Exercise directions → Wherever the word "wings" shows up in the data, report the line it sits in.

━━━ Study material ━━━

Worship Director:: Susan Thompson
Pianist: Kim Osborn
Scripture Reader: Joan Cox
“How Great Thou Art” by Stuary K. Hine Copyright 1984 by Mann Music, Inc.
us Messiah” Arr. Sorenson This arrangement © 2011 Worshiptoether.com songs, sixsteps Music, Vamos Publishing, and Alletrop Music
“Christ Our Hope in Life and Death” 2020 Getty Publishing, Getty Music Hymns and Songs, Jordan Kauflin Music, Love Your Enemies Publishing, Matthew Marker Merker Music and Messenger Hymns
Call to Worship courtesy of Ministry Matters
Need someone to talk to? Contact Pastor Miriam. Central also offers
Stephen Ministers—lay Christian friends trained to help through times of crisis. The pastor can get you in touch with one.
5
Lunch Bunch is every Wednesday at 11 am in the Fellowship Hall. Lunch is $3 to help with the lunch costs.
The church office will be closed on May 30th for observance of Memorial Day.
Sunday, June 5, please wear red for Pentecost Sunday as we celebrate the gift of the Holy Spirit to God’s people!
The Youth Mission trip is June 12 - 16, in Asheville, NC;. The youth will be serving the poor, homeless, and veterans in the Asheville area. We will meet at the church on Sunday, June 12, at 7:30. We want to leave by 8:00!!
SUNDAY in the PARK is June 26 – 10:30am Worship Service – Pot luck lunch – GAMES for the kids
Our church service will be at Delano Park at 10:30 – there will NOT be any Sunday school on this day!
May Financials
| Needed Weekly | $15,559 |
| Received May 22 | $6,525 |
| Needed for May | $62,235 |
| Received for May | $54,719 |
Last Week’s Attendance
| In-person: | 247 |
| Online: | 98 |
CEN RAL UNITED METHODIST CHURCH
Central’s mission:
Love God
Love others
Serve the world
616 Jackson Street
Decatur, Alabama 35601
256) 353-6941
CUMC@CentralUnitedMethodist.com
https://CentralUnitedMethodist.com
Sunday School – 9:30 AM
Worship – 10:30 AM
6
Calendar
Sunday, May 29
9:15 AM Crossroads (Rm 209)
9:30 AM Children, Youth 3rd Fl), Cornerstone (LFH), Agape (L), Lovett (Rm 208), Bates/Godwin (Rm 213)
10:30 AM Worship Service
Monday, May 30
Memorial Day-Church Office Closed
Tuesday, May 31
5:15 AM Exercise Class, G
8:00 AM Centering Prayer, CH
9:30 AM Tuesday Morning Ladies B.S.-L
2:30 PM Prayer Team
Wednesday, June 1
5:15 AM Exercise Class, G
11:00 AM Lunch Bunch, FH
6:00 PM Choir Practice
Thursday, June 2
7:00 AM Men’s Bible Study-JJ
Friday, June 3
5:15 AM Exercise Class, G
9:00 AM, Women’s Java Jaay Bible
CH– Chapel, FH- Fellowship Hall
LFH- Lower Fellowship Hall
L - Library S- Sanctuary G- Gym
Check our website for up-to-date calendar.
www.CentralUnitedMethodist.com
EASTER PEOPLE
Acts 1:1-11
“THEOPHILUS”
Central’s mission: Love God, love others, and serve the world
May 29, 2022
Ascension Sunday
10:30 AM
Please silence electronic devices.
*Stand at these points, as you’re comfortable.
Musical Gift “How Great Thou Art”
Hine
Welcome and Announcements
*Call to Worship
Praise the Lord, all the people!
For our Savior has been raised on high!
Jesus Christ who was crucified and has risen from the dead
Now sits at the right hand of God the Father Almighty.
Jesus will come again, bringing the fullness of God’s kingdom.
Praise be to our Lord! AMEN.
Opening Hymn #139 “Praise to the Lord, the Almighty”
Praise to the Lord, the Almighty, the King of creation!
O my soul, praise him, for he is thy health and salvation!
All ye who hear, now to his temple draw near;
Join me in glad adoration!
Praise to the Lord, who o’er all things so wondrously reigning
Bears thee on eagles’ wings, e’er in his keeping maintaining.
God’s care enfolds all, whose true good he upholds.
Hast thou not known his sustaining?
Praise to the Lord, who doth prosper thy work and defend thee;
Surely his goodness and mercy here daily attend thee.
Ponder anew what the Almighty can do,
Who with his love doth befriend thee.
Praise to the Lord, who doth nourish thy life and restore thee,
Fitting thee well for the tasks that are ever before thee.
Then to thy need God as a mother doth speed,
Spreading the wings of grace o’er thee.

━━━

Task response →
Bears thee on eagles’ wings, e’er in his keeping maintaining.
Spreading the wings of grace o’er thee.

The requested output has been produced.